Modifier 58 is described in the CPT Manual as follows: “staged or related procedure or service by the same physician during the postoperative period”.
Usage Of The 58 Modifier
The 58 modifier may be used to indicate that a procedure was followed by a second procedure during the postoperative period of the first procedure.
This situation may occur because the second procedure was planned prospectively, more extensive than the first, or therapy after a diagnostic surgical service. Modifier 58 will bypass NCCI edits that allow the use of NCCI-associated modifiers.
Inappropriate Usage of Modifier 58
Modifier 58 needs to be reported correctly.

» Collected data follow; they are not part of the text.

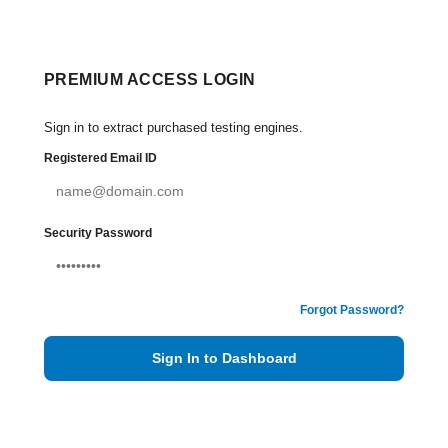
PREMIUM ACCESS LOGIN
Sign in to extract purchased testing engines.
Registered Email ID
Security Password
Forgot Password?
Sign In to Dashboard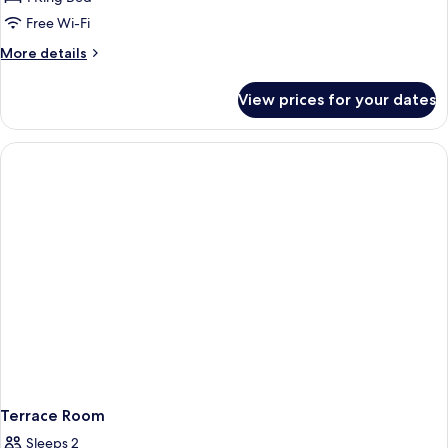
Free Wi-Fi
More
More details
details
for
View prices for your dates
Deluxe
Room
Terrace Room
Sleeps 2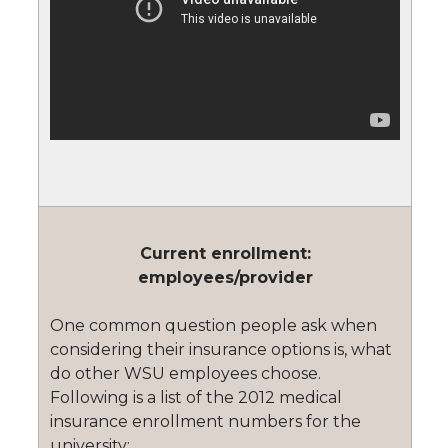
Current enrollment:
employees/provider
One common question people ask when
considering their insurance options is, what
do other WSU employees choose.
Following is a list of the 2012 medical
insurance enrollment numbers for the
university:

The following situations are inappropriate.
- Appending modifier 58 to ASC facility fee claims
- Appending the 58 modifier to a procedure with XXX global period on the MPFSDB
- Appending the modifier to services listed in CPT as multiple sessions (i.e. 67208, Destruction of localized lesion of the retina, one or more sessions)
- Reporting the treatment of a complication from the original surgery
- Unrelated procedures during the postoperative period
Do not use this modifier to report the treatment of a problem that requires a return to the operating room (see Modifier 78).
CPT Modifier 58 does not negate the global fee concept; therefore, services included in CPT as multiple sessions or are otherwise defined as including multiple services or events may not be billed with this modifier.
Modifier 58 should not alter the amount charged or paid for subsequent unrelated or staged procedures performed during the postoperative period of a previous procedure. Modifier 78 may drive a reduction because it is for the management of a complication resulting from the previous procedure.
Indicating The Procedure Or Service
When reporting Modifier 58, the physician may need to indicate that the procedure or service was:
- Planned prospectively at the time of the original procedure, or staged.
- More extensive than the original planned procedure.
- For therapy following a diagnostic surgical procedure.
Billing Example 1
If a diagnostic endoscopic procedure results in the decision to perform an open procedure, both procedures may be reported with modifier 58 appended to the HCPCS/CPT code for the open procedure.
However, if the endoscopic procedure preceding an open procedure is a “scout” procedure to assess anatomic landmarks and/or extent of disease, it is not separately reportable.
Another example of when to use the 58 modifier would be if a patient had a removal of a breast lesion (CPT 19120) followed in less than 90 days by the removal of the entire breast (CPT 19307). Bill CPT 19307-58 for the second procedure.
Another postoperative period begins when the second procedure in the series is billed.